The Roman Empire and the Church
The Roman Empire was at the peak of its success during the era of the early church history. The Emperor Augustus set a strong administrative basis for the emperors who succeeded him. And the Roman civilization gave privileges to the people which continued even when a leader was oppressive.
During the period of the book of Acts, 31–63 AD, the emperors were Tiberius (14–37), Caligula (37–41), Claudius (41–54), and Nero (54–68). The Emperors Tiberius and Claudius used their power to promote the good of the people. But, unfortunately, Caligula and Nero brought evil on the early church.
The empire kept a favorable atmosphere to the preaching of the gospel and the mission that the apostles undertook in spite of its unbalanced ruler-ship. The government had a stable government, joint administrative structure, and a Roman justice. It also expanded its citizenship and allowed for a state of peace in the controlled masses.
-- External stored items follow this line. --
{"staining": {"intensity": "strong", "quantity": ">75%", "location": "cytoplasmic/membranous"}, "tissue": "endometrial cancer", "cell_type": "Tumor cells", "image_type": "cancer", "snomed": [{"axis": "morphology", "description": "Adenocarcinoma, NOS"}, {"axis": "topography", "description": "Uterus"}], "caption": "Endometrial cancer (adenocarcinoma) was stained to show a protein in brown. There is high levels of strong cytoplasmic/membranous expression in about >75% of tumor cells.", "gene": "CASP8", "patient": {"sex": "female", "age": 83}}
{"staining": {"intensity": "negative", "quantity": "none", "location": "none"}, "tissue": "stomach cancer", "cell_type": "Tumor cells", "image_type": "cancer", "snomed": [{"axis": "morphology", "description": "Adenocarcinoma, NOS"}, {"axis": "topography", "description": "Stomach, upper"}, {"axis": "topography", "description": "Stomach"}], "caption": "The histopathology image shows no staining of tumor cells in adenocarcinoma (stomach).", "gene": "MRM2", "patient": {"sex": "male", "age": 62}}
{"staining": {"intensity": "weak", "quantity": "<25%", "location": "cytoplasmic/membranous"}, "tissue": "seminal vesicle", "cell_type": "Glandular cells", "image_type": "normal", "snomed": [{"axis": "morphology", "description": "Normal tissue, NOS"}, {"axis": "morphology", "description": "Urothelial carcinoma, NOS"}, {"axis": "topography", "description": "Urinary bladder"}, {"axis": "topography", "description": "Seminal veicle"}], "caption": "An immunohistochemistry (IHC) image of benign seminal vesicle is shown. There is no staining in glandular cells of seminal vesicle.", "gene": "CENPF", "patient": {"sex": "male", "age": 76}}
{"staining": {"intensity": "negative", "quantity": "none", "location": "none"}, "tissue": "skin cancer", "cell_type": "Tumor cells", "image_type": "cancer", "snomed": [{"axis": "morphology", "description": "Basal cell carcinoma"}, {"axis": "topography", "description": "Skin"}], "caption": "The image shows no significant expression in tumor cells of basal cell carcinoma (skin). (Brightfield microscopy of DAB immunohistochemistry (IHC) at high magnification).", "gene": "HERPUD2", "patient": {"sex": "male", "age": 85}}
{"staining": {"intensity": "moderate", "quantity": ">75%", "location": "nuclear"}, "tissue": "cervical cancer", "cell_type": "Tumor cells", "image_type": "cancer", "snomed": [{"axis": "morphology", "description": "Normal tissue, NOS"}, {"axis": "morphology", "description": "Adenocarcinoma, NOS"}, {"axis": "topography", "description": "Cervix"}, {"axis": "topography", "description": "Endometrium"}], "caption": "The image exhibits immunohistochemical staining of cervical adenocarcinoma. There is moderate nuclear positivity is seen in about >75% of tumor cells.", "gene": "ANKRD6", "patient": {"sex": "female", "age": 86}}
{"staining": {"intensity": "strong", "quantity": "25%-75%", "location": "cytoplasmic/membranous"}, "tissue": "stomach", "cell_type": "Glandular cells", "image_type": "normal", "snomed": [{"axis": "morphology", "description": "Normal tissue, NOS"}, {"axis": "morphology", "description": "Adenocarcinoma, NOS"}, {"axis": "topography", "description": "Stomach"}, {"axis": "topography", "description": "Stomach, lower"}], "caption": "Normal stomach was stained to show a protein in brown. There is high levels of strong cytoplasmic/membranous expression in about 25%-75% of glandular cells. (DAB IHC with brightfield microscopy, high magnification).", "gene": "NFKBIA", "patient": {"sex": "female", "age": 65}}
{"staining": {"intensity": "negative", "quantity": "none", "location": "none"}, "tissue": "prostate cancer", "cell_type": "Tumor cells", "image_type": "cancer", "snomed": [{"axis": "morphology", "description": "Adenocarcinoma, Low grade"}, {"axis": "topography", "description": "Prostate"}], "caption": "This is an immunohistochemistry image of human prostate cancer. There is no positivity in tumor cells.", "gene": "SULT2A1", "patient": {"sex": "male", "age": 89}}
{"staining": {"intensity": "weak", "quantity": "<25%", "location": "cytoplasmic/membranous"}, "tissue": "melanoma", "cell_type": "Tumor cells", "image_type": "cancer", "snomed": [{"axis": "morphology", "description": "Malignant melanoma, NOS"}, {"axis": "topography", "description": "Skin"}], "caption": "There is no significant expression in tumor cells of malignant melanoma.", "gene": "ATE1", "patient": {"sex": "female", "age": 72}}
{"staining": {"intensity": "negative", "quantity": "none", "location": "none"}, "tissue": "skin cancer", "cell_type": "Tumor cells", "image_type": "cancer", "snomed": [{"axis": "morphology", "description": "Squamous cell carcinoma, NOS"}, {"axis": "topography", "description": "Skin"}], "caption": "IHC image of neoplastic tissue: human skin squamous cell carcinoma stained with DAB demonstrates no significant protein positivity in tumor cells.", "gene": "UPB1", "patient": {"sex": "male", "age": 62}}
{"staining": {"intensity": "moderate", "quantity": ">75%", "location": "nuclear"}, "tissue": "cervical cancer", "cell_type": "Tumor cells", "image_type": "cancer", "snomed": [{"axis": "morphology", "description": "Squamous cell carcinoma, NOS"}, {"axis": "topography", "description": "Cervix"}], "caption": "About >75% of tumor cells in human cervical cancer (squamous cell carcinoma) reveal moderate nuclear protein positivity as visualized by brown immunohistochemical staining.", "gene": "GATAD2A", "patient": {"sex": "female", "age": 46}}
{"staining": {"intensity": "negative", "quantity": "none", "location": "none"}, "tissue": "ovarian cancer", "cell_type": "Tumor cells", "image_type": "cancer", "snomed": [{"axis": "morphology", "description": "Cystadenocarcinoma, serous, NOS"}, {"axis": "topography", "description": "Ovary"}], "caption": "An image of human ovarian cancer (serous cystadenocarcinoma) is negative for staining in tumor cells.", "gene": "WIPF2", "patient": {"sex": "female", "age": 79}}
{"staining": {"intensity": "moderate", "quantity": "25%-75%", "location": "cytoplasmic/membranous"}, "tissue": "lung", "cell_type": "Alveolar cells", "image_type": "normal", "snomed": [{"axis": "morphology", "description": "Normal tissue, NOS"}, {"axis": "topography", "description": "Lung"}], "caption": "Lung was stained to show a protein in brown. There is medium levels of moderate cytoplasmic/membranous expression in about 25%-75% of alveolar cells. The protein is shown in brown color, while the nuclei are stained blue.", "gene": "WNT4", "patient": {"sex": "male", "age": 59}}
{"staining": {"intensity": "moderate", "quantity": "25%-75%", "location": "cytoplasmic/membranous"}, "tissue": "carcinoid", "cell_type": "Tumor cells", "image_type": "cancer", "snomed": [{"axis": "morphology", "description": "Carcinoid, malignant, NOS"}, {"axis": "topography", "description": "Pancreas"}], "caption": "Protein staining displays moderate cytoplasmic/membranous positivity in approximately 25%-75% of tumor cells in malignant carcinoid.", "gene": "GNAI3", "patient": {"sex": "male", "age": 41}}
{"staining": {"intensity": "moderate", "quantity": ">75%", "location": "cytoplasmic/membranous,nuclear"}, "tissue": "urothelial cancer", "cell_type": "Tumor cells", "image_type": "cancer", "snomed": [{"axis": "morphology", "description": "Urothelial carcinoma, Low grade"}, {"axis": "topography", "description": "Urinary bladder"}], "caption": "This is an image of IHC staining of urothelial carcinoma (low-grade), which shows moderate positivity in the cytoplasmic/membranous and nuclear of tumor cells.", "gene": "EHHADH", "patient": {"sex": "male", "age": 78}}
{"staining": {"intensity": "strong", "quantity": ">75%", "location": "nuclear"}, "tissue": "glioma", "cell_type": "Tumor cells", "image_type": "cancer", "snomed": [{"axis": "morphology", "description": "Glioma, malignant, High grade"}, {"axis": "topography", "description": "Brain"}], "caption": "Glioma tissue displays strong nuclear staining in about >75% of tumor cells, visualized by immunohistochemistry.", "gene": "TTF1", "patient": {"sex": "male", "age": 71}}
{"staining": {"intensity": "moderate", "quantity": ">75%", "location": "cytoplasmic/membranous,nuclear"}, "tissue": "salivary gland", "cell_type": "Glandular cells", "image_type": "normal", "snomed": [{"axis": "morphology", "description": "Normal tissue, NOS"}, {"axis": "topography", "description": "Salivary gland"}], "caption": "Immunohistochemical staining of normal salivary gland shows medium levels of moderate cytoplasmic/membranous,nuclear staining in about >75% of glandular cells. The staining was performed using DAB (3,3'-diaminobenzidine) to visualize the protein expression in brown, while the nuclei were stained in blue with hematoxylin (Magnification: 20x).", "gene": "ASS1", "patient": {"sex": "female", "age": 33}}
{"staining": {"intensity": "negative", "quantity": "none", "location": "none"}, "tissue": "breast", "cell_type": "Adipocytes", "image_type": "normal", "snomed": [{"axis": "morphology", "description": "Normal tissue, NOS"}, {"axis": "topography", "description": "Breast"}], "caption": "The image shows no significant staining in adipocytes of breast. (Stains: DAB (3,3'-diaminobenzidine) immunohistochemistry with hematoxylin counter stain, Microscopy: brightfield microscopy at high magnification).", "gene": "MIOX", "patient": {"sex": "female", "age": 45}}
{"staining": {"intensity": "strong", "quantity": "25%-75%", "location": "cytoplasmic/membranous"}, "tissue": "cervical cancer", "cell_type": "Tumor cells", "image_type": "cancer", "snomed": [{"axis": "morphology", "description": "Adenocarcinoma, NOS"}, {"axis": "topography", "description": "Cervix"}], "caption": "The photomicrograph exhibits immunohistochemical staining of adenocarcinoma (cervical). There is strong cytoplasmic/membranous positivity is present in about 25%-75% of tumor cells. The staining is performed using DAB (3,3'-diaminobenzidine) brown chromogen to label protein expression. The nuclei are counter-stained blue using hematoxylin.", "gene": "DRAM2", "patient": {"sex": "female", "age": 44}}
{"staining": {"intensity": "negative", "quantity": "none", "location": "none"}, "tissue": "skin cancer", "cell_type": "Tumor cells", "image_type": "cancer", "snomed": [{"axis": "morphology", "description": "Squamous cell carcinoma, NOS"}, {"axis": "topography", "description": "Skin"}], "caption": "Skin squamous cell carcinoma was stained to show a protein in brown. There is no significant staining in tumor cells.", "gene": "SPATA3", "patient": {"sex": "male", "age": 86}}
It provided roads to connect every corner of the world. And it used one language (Greek) that was generally known to most people within its domain.
The Jews spread to many corners of the Roman empire. And the Romans tolerated their main beliefs. Christianity, as a side-shoot of Judaism, shared in this toleration at first. But when Judaism lost its popularity, Claudius kicked its followers from Rome (Acts 18:2). As a result, a strong Jewish national ambitions led to rebellion in Palestine and to the tragic wars of 66–70 A.D. These wars ended in the destruction of Jerusalem in the year 70 A.D.
As the situation of Judaism deteriorated, the conditions for Christianity grew more unsafe. It became a religion with no legal ground and its members were without protection in the eyes of the law. When trouble sprouted, such as when Rome burned in 64 AD, Christians were falsely blamed for causing it. This led to the severe persecution that followed and many Christians shed their blood for their faith.